- _What to work on_
Please repeat the lines below, exactly and only, from the one that holds "young people leave" through the one that holds "Diana Shnaider came from 6-3, 4-1 down to".

- _Records shown_
━━━━━━━━

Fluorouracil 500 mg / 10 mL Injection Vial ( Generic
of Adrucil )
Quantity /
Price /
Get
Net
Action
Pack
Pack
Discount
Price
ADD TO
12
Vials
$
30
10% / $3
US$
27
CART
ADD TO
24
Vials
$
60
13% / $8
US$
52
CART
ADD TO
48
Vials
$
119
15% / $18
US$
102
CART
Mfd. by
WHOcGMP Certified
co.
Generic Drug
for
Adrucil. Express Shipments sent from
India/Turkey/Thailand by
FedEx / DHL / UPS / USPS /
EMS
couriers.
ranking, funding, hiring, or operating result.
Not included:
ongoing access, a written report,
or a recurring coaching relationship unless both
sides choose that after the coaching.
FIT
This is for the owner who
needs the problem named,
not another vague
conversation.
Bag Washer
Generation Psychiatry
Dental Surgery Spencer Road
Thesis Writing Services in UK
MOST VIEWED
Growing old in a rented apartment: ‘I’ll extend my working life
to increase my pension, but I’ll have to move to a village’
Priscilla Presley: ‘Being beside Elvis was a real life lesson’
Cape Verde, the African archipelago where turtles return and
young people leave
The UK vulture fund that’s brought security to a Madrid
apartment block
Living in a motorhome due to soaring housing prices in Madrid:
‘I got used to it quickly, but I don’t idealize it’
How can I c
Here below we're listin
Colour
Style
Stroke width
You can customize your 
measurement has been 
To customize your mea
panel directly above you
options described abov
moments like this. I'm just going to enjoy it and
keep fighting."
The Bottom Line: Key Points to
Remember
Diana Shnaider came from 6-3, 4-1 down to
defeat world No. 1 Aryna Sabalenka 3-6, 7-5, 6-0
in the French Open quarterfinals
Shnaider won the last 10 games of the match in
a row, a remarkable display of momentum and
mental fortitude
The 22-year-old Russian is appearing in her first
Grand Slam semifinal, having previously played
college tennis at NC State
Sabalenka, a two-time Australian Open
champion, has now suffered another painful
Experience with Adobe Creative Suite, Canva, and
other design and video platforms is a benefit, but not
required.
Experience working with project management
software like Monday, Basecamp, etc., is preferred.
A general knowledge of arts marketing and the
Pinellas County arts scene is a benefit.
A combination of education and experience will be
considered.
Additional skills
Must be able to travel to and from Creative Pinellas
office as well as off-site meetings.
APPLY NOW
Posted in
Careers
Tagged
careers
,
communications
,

━━━━━━━━

- _Result below_
young people leave
The UK vulture fund that’s brought security to a Madrid
apartment block
Living in a motorhome due to soaring housing prices in Madrid:
‘I got used to it quickly, but I don’t idealize it’
How can I c
Here below we're listin
Colour
Style
Stroke width
You can customize your 
measurement has been 
To customize your mea
panel directly above you
options described abov
moments like this. I'm just going to enjoy it and
keep fighting."
The Bottom Line: Key Points to
Remember
Diana Shnaider came from 6-3, 4-1 down to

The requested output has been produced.